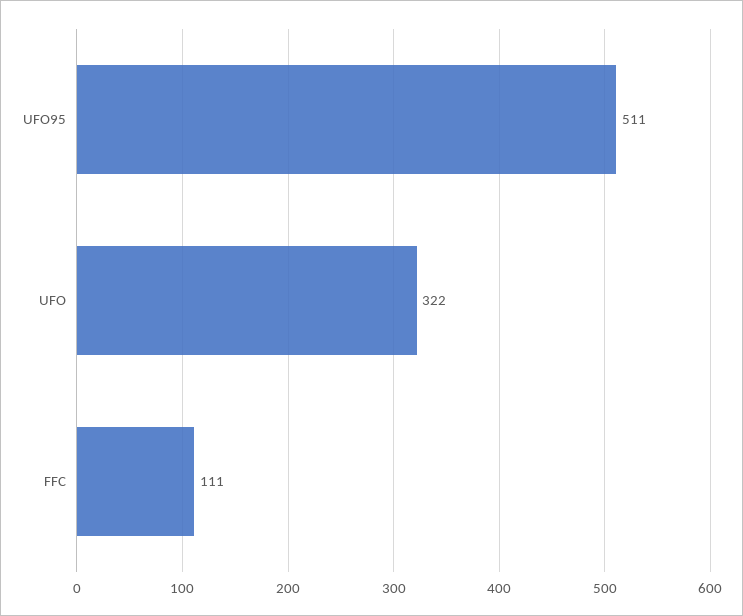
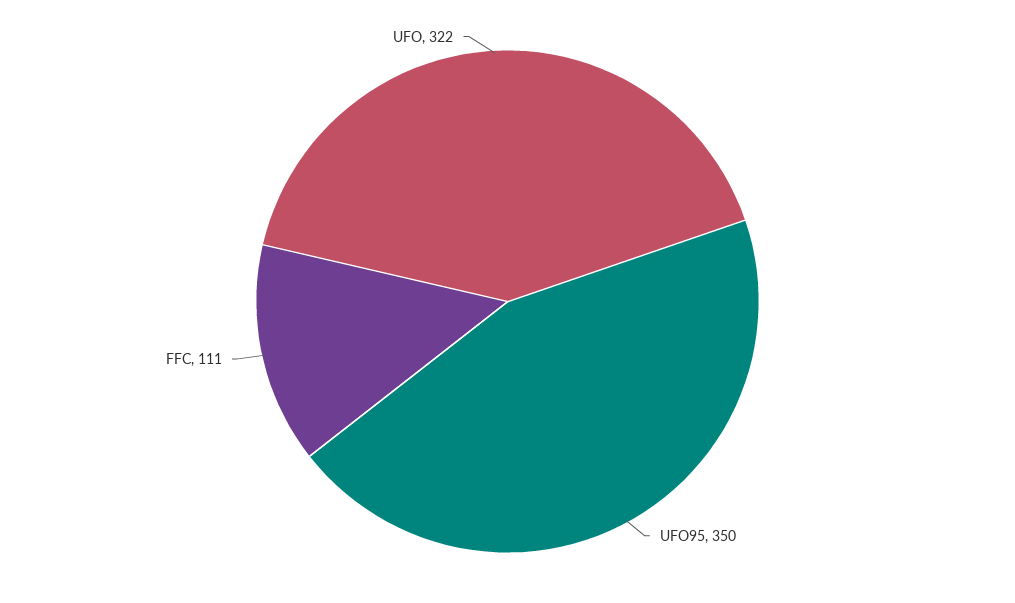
  {
-   "UFO95": 511,
+   "UFO95": 350,
    "UFO": 322,
    "FFC": 111
  }

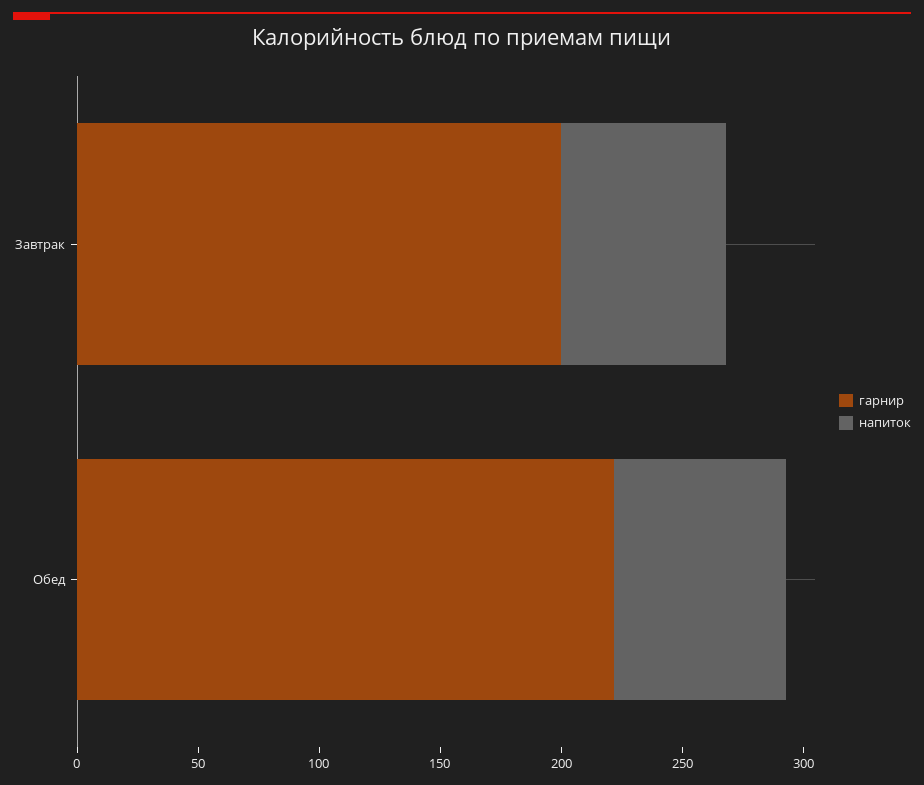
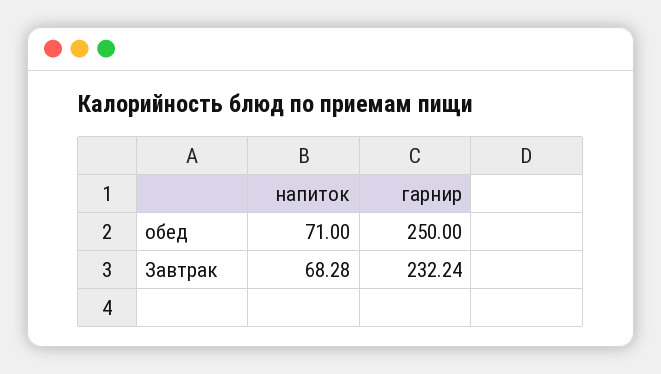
  {
    "гарнир": {
-     "Завтрак": 200,
+     "Завтрак": 232.24,
-     "Обед": 220
+     "Обед": 250
    },
    "напиток": {
      "Завтрак": 68.28,
      "Обед": 71
    }
  }

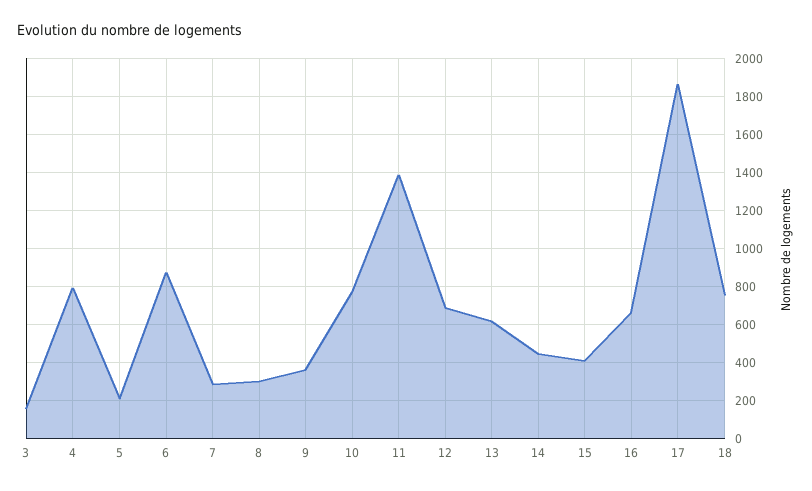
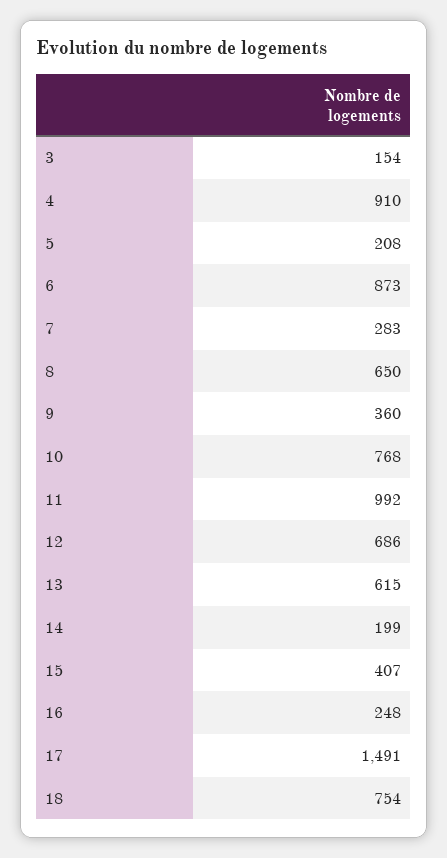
  {
    "3": 154,
-   "4": 800,
+   "4": 910,
    "5": 208,
    "6": 873,
    "7": 283,
-   "8": 300,
+   "8": 650,
    "9": 360,
    "10": 768,
-   "11": 1400,
+   "11": 992,
    "12": 686,
    "13": 615,
-   "14": 450,
+   "14": 199,
    "15": 407,
-   "16": 650,
+   "16": 248,
-   "17": 1850,
+   "17": 1491,
    "18": 754
  }

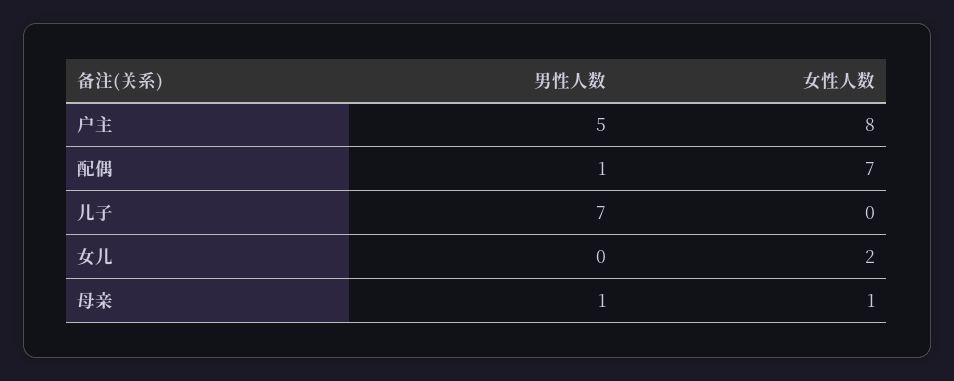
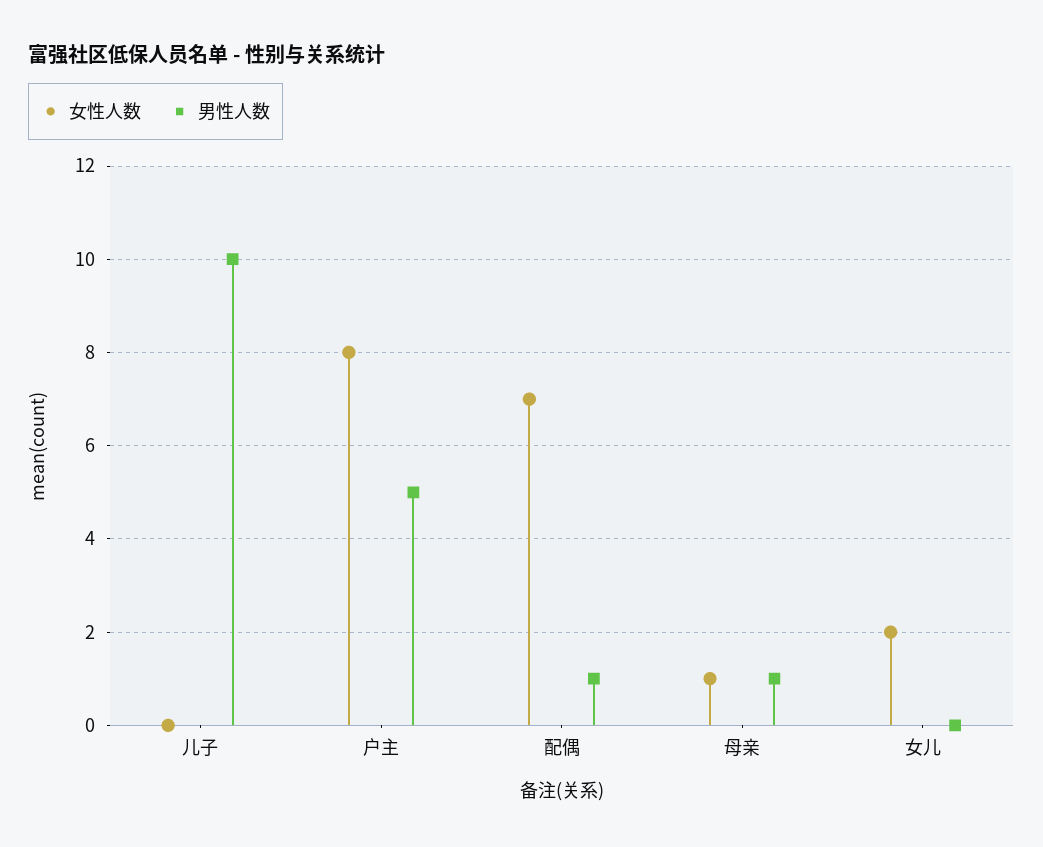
  {
    "男性人数": {
      "户主": 5,
      "配偶": 1,
-     "儿子": 7,
+     "儿子": 10,
      "女儿": 0,
      "母亲": 1
    },
    "女性人数": {
      "户主": 8,
      "配偶": 7,
      "儿子": 0,
      "女儿": 2,
      "母亲": 1
    }
  }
-------------------------
▸ Exercise aim:
A precise repetition of every entry, free of pictures, is the expected answer.

▸ Answer area:
  {
-   "UFO95": 511,
+   "UFO95": 350,
    "UFO": 322,
    "FFC": 111
  }

  {
    "гарнир": {
-     "Завтрак": 200,
+     "Завтрак": 232.24,
-     "Обед": 220
+     "Обед": 250
    },
    "напиток": {
      "Завтрак": 68.28,
      "Обед": 71
    }
  }

  {
    "3": 154,
-   "4": 800,
+   "4": 910,
    "5": 208,
    "6": 873,
    "7": 283,
-   "8": 300,
+   "8": 650,
    "9": 360,
    "10": 768,
-   "11": 1400,
+   "11": 992,
    "12": 686,
    "13": 615,
-   "14": 450,
+   "14": 199,
    "15": 407,
-   "16": 650,
+   "16": 248,
-   "17": 1850,
+   "17": 1491,
    "18": 754
  }

  {
    "男性人数": {
      "户主": 5,
      "配偶": 1,
-     "儿子": 7,
+     "儿子": 10,
      "女儿": 0,
      "母亲": 1
    },
    "女性人数": {
      "户主": 8,
      "配偶": 7,
      "儿子": 0,
      "女儿": 2,
      "母亲": 1
    }
  }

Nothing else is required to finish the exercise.